Police References for Writers

A while back I gave a talk at the San Antonio Writer’s Guild on incorporating real life police procedural techniques into your fiction. The talk went well. When I started to write my speech, I knew that I wouldn’t be able to turn them into Joseph Wambaugh in the few minutes I had available, so I decided to give them some broad brushstrokes instead. Basically what I did was to condense an awful lot of information into ten handy rules for writing about cops. You can read those rules here.

But I also wanted to include some references for them as well, so I made up a list of some nonfiction books that I thought might prove useful. I also came up with a second list of some examples of popular fiction writers whose books give a more or less true to reality view of police procedure. With that in mind I thought I would elaborate on those references here. What follows is the first of a two part post on writing references for police procedural writers. Today’s post is the non-fiction reference section. This is by no means a comprehensive list. Instead, I tried to give a sample of what’s out there, both the good and the bad. I hope this list helps some of you. Good luck.

Forensics for Dummies by Douglas A. Lyle.

Inexpensive, easily available, and offering a reasonably good overview of the many different disciplines involved in forensic study, this book is a great place to go to learn the language, so to speak. However, it will definitely not be enough on its own to make you conversant in forensics. Recommended.

Every Contact Leaves a Trace: Crime Scene Experts Talk About Their Work From Discovery Through Verdict by Connie Fletcher.

Again, this book will not make you an expert, but Connie Fletcher does a wonderful job with everything she writes. She collects a huge number of interviews with people actively working in the field, and many of those interviews provide great, personal perspectives on the job’s joys and frustrations. Highly Recommended.

Crime Scene: Inside the World of the Real CSIs by Connie Fletcher.

Once again, Connie Fletcher repeats her winning formula of stringing together numerous interviews from experts in the field. If I had any complaint with this book at all it would be that it focuses too narrowly on violent crimes, ignoring many of the less glamorous areas of forensic study, such as crash investigations and information gathering. The result is a slightly distorted view of the crime laboratory, and might lead people to think that there is little or no overlap between disciplines. For example, the time, distance, and speed calculations a crash investigator uses to investigate car wrecks can also be used by the murder detective to recreate a suspect’s movements through a shooting scene. A rule of thumb is to think of forensics as tools: they can do any number of jobs. What really matters is the person using those tools. Despite that objection, this book, like everything Connie Fletcher writes, is highly recommended.

What Cops Know by Connie Fletcher.

This is my favorite Connie Fletcher book. Compiled from more than 80 interviews with patrol officers, this book gives you one of the best pictures of police life from the street officer’s point of view. The best stories come from where the rubber meets the road, and this book is loaded with them.

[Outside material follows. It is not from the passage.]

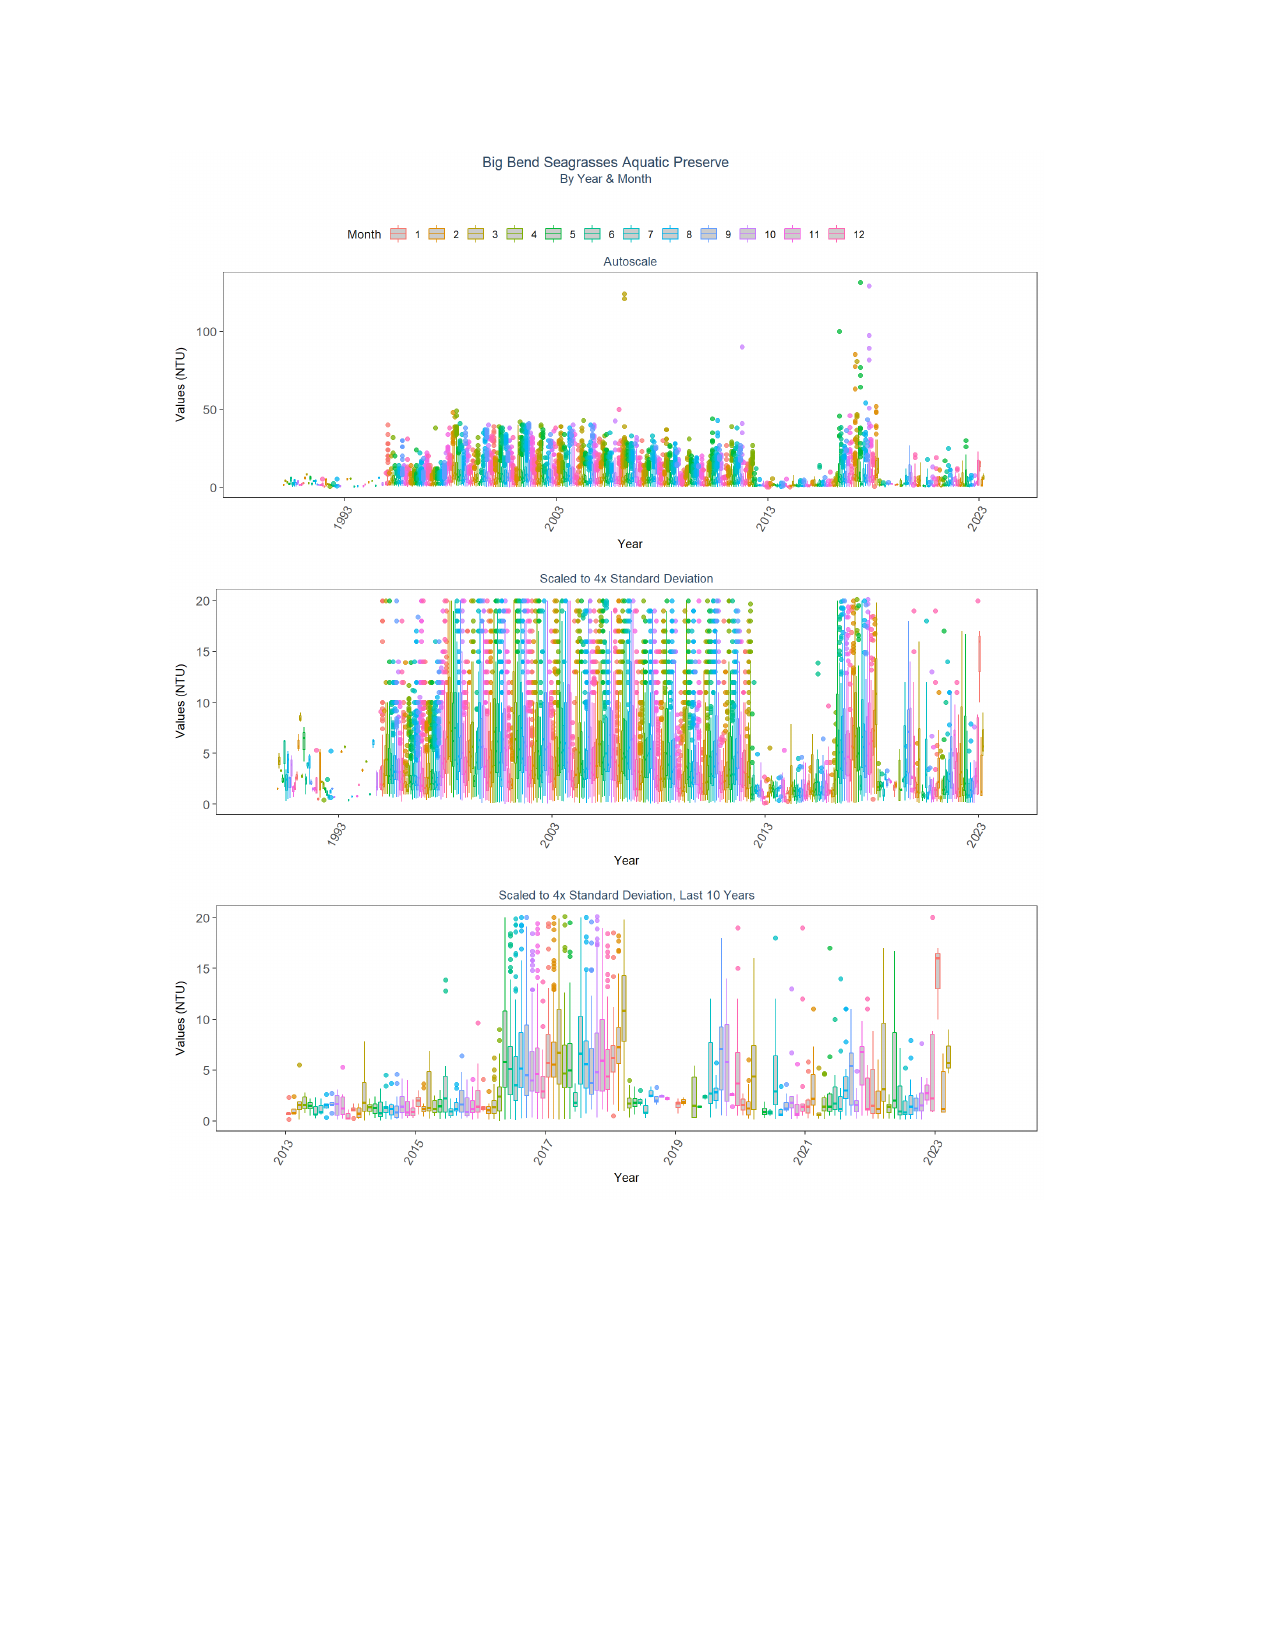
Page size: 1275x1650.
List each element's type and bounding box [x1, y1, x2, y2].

picture [168, 150, 1044, 1200]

Practical Homicide Investigation by Vernon J. Geberth.

This book will set you back a little financially, but if you’re going to be writing crime fiction to any degree at all, go ahead and resign yourself to the fact that you’re going to have to get this book. By far, the best single source textbook for crime scene investigations out there. It will take you step by step from the first officer on scene to testifying in court.

Criminal Investigations by James N. Gilbert.

Of all the many textbooks in the field, this one is probably the worst. Poorly written and loaded with typos, it does offer a certain amount of usable information, but there are far better choices out there. Avoid it like the plague.

Police Field Operations by Thomas F. Adams.

This is another book that fails to live up to its promise. It is too vague to use as a reference. Like many textbooks of this sort, it tries to be applicable to a wide range of potential readers, and as a result it fails to address anybody’s needs in any sort of depth. Not recommended.

Blue Blood by Edward Conlon.

I’m mad at this guy for writing the book I should have written. Conlon is a genuinely talented writer. His observations of life on the job are spot on. The book is not an apology for the profession, either. He tells you the good and the bad. It is a bit long, but there is so much valuable information in there that the added length is perfectly excusable.

The Investigative Reporter’s Handbook: A Guide to Documents, Databases and Techniques by Brant Houston.

An amazing book. While not exclusively about cops and police techniques, this book illustrates the direct relationship between the media and law enforcement. Many of the techniques outlined in this book to aid the investigative reporter are in fact identical to the ones used by modern police detectives.